Предложенный отрывок >>

Он ведь не знал, что уже давным-давно один из самых умных и прозорливых современников Вертова с блеском доказал, что Вертов по отношению к этой не сегодня родившейся, но сегодня потрясшей воображение французского режиссера „выдумке“ оказался, слава богу, мимо прошедшим.
Не просто доказал, а доказал — от противного.
Не как защитник Вертова, а как его решительный оппонент.
Но ведь такое доказательство особенно убедительно.
Просто трудно удержаться (отнюдь не впадая в мистику) от размышлений о роковой предопределенности, странной игре судьбы.
Почему немало людей, в том числе и обладавших проницательным (иногда даже необычайно проницательным) зрением, чуткие провидцы, очень многое угадавшие наперед (и тот же Эйзенштейн и тот же Шкловский — список легко продлить), теряли остроту зрения, как только обращали свой взгляд на Вертова?
И у Эйзенштейна и у Шкловского были неточные выводы, сделанные по другим поводам.
Они многое открыли; если бы не ошибались, то, наверное, не открыли бы ничего.
Но осечки в оценке Вертова, его далеко идущих намерений порой оказывались до такой степени стопроцентными, что невольное склонение мысли в сторону присутствия в судьбе некоего наваждения кажется достаточно естественным.
На самом же деле было, скорее всего, другое: совершенно новая, никем не изведанная область творчества, в исследовании ее он добирался до таких глубин, до каких большинству еще предстояло долго добираться.
Намерения были действительно далеко идущими.
Очень далеко.
Столь далеко, что жизнь еще не предъявила на них своих полных прав.
От этого многие намерения казались надуманными, нежизненными.
И от этого многие осечки выглядели стопроцентными попаданиями при стопроцентных (на самом деле) промахах.
Но для того чтобы промахи стали очевидными, должны были пройти годы и десятилетия.
Отношение Шкловского к Вертову это точно отразило.
С течением времени оно менялось.
Шкловский всегда отмечал кинематографическую талантливость Вертова, но в двадцатые годы отмечал как бы в скобках, основное место уделял несогласиям.
С годами он стал все больше обращать внимание на талантливость, скобки убирая.
Исчезает и категоричность тона в отношении вертовского метода. После выхода „Трех песен о Ленине“ Шкловский напишет удивительные, взволнованные строки, хотя ведь и в этой картине документальный кадр в большинстве случаев лишен подписи и даты, хотя и она — несомненно, искусство, а не конструкция.
В 1931 году Шкловский уверенно и резко обрушился на „Симфонию Донбасса“.
А в 1973 году в книге об Эйзенштейне он напишет: „Помню просмотр „Симфонии Донбасса“ Дзиги Вертова. Прослушав и посмотрев эту картину, вышел я на улицу и пошел не в ту сторону, куда мне надо было идти: был оглушен. Прошло двадцать лет. Случайно я опять посмотрел эту картину. Она мне стала понятной. Во-первых, изменился способ проекции, иначе стали записывать звук. Во-вторых, изменился мой художественный опыт. Я больше видел и ближе подошел к тому, что предугадал другой художник“.

Список данных >>

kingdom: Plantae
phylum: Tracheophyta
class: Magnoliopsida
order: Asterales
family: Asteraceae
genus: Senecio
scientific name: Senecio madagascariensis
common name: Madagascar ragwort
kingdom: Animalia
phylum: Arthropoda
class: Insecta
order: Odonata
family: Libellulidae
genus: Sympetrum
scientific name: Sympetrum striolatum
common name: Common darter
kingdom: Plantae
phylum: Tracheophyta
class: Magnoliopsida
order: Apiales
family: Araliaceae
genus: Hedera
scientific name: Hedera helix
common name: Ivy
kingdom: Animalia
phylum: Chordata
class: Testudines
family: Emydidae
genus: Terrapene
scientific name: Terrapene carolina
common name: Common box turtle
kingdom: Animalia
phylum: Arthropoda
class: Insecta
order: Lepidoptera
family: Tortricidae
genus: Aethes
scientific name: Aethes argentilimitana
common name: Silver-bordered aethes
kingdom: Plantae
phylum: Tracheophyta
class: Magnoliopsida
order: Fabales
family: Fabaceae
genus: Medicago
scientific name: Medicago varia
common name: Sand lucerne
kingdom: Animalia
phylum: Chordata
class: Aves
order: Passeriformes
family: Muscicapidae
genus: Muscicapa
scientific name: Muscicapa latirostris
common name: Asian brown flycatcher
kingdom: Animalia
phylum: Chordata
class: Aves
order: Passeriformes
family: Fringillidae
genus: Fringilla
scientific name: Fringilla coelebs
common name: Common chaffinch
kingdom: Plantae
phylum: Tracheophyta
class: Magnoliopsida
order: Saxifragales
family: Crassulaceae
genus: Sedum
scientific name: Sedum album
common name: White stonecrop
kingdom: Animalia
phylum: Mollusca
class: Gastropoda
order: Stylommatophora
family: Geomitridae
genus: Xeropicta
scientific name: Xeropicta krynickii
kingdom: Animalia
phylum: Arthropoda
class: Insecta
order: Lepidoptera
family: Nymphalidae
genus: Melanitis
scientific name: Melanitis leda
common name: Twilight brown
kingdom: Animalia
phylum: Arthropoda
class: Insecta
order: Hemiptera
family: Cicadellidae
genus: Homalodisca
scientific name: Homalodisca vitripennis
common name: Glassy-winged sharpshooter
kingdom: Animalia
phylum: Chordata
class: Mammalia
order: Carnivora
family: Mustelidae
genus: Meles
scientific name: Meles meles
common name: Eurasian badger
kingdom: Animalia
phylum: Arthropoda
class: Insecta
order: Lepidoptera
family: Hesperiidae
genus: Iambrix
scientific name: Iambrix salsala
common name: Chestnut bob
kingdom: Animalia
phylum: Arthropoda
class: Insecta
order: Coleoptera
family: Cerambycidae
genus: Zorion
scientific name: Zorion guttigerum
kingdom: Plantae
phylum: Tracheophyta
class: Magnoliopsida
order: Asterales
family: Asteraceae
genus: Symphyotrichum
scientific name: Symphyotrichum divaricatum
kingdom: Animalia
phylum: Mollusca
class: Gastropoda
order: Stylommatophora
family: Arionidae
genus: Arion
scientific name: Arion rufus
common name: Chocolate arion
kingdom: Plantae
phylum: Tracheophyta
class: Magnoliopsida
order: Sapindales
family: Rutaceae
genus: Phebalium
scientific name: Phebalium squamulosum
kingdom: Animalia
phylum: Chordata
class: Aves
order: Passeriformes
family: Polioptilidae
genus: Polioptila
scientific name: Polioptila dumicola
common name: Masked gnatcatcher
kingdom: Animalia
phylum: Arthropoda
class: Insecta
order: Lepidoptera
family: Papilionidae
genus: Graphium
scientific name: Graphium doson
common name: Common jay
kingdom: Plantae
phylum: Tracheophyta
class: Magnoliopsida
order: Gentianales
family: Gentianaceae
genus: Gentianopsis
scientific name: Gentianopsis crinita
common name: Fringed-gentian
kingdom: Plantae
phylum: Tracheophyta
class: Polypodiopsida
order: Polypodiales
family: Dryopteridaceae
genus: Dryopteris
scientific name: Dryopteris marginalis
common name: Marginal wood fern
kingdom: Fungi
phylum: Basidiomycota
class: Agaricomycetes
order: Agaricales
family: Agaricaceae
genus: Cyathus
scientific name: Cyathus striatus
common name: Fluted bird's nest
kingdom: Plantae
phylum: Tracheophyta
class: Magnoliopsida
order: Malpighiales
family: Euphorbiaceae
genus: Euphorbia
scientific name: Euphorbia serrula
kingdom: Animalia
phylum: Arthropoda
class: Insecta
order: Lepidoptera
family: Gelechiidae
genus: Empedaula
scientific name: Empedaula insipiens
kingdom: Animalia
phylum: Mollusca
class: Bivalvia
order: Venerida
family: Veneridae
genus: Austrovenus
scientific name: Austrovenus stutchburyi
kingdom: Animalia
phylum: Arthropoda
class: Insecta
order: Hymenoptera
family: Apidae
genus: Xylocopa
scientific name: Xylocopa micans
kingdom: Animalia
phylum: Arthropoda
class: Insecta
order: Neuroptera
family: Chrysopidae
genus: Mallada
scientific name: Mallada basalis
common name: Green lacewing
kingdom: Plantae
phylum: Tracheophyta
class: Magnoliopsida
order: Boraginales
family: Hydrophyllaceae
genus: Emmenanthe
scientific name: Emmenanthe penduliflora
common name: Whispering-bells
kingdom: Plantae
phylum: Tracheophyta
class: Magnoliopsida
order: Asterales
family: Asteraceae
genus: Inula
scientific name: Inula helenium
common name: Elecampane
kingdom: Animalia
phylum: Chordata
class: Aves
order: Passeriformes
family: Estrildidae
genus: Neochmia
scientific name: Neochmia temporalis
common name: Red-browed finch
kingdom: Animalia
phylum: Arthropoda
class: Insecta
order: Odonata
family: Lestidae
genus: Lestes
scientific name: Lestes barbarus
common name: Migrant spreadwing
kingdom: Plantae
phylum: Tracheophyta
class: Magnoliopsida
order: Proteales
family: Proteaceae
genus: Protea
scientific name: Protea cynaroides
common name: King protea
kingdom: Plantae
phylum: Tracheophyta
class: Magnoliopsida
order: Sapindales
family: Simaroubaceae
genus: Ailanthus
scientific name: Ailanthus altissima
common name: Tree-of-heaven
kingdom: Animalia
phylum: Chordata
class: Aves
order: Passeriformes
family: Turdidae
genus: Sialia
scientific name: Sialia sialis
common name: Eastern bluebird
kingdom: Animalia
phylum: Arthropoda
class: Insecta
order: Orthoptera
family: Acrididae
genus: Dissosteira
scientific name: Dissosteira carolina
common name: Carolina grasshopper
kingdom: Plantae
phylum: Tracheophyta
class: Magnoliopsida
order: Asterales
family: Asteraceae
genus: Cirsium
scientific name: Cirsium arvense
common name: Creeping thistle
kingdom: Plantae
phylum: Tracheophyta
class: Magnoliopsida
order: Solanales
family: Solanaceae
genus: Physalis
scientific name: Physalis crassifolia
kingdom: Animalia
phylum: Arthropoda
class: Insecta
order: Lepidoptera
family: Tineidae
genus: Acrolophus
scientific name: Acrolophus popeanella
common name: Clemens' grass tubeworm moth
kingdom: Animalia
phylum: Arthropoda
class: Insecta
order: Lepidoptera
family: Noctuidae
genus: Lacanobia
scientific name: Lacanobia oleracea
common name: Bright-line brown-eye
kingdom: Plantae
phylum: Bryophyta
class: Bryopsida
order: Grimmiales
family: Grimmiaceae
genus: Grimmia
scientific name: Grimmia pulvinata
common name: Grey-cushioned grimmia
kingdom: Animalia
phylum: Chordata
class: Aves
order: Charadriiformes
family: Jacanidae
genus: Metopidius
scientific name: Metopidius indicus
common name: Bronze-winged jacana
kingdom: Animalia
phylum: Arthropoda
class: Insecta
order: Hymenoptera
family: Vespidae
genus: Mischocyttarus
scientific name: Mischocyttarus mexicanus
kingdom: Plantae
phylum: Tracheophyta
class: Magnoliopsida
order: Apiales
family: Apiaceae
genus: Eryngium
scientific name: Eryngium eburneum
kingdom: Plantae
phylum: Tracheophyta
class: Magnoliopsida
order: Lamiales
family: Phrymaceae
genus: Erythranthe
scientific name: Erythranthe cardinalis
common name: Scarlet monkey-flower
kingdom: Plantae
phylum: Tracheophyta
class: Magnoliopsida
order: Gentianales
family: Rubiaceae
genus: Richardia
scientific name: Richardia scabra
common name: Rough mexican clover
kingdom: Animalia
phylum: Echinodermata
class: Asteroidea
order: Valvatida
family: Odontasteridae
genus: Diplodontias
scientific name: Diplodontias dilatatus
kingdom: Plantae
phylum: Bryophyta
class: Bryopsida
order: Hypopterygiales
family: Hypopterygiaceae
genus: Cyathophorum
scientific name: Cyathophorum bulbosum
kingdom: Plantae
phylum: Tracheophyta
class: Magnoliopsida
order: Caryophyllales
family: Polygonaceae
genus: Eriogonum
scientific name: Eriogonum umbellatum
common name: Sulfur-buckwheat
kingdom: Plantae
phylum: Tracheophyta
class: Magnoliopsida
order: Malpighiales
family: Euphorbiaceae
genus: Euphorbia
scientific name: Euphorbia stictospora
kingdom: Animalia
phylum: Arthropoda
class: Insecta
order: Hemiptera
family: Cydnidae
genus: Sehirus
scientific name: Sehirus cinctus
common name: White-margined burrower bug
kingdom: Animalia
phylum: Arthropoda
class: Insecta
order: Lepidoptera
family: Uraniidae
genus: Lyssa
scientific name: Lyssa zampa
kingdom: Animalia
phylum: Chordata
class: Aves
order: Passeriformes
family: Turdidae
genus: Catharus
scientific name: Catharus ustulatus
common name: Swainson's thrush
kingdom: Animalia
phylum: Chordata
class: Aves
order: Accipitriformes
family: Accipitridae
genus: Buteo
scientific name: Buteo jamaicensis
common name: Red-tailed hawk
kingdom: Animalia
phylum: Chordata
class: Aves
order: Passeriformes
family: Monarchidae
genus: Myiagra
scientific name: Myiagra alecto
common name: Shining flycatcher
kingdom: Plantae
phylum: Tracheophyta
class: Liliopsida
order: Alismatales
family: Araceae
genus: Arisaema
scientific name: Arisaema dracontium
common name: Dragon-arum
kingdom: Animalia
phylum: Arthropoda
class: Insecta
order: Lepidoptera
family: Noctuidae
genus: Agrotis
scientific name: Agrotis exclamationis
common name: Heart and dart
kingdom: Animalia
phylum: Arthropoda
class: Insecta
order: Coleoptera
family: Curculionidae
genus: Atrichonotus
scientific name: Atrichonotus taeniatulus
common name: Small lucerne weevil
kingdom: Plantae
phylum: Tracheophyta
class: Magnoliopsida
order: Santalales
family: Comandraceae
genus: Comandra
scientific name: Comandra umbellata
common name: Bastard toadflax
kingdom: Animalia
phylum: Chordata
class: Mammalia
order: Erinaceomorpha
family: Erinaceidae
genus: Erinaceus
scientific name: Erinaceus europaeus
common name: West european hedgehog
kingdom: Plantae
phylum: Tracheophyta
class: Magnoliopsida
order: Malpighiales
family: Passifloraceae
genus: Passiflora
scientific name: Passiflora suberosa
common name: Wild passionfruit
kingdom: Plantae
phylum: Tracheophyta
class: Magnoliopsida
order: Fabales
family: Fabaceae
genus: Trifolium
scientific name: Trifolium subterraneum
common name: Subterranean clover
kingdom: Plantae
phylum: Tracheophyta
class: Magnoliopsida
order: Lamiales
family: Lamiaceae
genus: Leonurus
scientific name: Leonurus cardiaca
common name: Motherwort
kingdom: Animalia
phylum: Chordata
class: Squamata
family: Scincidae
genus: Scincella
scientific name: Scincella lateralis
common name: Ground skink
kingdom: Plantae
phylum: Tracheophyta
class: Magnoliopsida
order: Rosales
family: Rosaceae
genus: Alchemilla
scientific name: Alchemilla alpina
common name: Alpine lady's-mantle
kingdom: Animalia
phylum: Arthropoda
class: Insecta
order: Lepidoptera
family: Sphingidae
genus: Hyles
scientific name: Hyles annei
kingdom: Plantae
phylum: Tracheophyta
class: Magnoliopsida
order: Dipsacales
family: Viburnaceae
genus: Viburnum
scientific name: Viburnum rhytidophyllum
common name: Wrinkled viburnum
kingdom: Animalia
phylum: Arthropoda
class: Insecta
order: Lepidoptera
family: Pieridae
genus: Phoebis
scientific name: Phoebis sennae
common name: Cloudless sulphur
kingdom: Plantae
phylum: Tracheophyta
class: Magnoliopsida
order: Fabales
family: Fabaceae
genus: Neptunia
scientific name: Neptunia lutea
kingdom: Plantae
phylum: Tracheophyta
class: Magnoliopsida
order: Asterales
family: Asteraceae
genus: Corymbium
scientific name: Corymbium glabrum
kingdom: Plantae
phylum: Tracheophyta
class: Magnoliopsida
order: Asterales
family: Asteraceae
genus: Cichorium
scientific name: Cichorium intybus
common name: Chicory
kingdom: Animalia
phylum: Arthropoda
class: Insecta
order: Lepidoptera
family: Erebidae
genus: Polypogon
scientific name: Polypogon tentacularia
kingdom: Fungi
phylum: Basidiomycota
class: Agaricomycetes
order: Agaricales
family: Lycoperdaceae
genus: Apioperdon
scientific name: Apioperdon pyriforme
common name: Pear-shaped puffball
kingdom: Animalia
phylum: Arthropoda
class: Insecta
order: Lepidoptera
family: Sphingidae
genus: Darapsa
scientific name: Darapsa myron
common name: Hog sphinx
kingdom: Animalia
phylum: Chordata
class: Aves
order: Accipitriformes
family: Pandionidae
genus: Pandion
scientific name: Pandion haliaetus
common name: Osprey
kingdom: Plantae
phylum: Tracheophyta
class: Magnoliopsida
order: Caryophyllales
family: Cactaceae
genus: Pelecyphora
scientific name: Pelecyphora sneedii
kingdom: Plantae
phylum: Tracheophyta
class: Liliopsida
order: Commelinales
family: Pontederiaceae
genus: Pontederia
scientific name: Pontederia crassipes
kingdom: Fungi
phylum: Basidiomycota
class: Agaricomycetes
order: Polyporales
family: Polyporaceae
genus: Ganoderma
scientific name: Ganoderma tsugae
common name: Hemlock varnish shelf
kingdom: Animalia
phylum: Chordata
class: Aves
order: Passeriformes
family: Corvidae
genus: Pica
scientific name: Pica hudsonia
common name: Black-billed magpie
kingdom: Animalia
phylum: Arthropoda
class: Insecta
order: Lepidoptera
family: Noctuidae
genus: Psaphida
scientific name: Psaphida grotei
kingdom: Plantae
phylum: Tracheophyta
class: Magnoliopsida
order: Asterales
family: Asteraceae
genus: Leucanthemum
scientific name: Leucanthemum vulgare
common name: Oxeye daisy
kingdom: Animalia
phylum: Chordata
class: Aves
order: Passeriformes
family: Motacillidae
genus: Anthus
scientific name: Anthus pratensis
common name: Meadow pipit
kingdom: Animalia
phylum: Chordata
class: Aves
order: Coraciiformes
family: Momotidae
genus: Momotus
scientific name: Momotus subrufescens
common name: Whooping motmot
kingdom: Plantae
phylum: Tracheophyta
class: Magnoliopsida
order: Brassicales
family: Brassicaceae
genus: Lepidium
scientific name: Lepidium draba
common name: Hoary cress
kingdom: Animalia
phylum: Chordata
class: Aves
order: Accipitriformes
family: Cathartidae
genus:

Что нужно сделать >> Переведите на английский язык предложение из отрывка о Вертове: «Но для того чтобы промахи стали очевидными, должны были пройти годы и десятилетия.» Список здесь никакой роли не играет.

Решение задания >> But for the misses to become obvious, years and decades had to pass.